*** Selected text Section Begins ***

Spike on CPU usage relates to the increase of fielddata memory

Hi team,

We faced a very weird situation in one of our production clusters.
Suddenly the CPU utilization of all nodes got 100% after being consistently under 30% for a long time. Looking at Kibana metrics, the only variable that increased together with CPU load was the fielddata memory usage. So our assumption is that may be the root cause, but we cannot understand exactly why.

PS1: the index that caused the “mini-spike” on fielddata memory receives many search requests with aggregation, but the nr of requests at the issue time was under normal amount
PS2: It’s clear that the CPU reached its peak while the fielddata memory was increasing. By the time it went down to the previous usage, CPU usage also decreased.
PS3: the index does not have fielddata cache enabled for any text field. The field that uses more memory is the internal _id

Am I right that the increase in fielddata memory can overload the cluster? If this is correct, how could we control it since we already have disabled fielddata cache in the indices mapping?


Thank you!

Which version of Elasticsearch are you using?

What is the full output of the cluster stats API?

What type of hardware is the cluster deployed on? What is the specification of the cluster?

Is there anything in the Elasticsearch logs around the time that could help?

Which version of Elasticsearch are you using?

7.10.2

What is the full output of the cluster stats API?

*** Selected text Section Ends ***

-- Work instruction 1 --
In the thread about the CPU spike, which Elasticsearch version does the cluster run?

*** Dataset content Section Begins ***

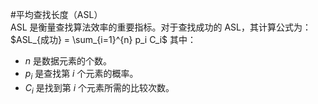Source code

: #平均查找长度（ASL）  
ASL 是衡量查找算法效率的重要指标。对于查找成功的 ASL，其计算公式为：
$ASL_{成功} = \sum_{i=1}^{n} p_i C_i$
其中：
*   $n$ 是数据元素的个数。
*   $p_i$ 是查找第 $i$ 个元素的概率。
*   $C_i$ 是找到第 $i$ 个元素所需的比较次数。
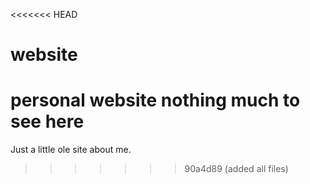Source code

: <<<<<<< HEAD
# website
personal website
nothing much to see here
=======
Just a little ole site about me. 
>>>>>>> 90a4d89 (added all files)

*** Dataset content Section Ends ***

-- Work instruction 2 --
Write out the source text of both rows again, swapping every "website" for "homepage" and changing nothing else. Leave the pictures out.

-- Response box 1 --
7.10.2

-- Response box 2 --
Source code

: #平均查找长度（ASL）  
ASL 是衡量查找算法效率的重要指标。对于查找成功的 ASL，其计算公式为：
$ASL_{成功} = \sum_{i=1}^{n} p_i C_i$
其中：
*   $n$ 是数据元素的个数。
*   $p_i$ 是查找第 $i$ 个元素的概率。
*   $C_i$ 是找到第 $i$ 个元素所需的比较次数。
Source code

: <<<<<<< HEAD
# homepage
personal homepage
nothing much to see here
=======
Just a little ole site about me. 
>>>>>>> 90a4d89 (added all files)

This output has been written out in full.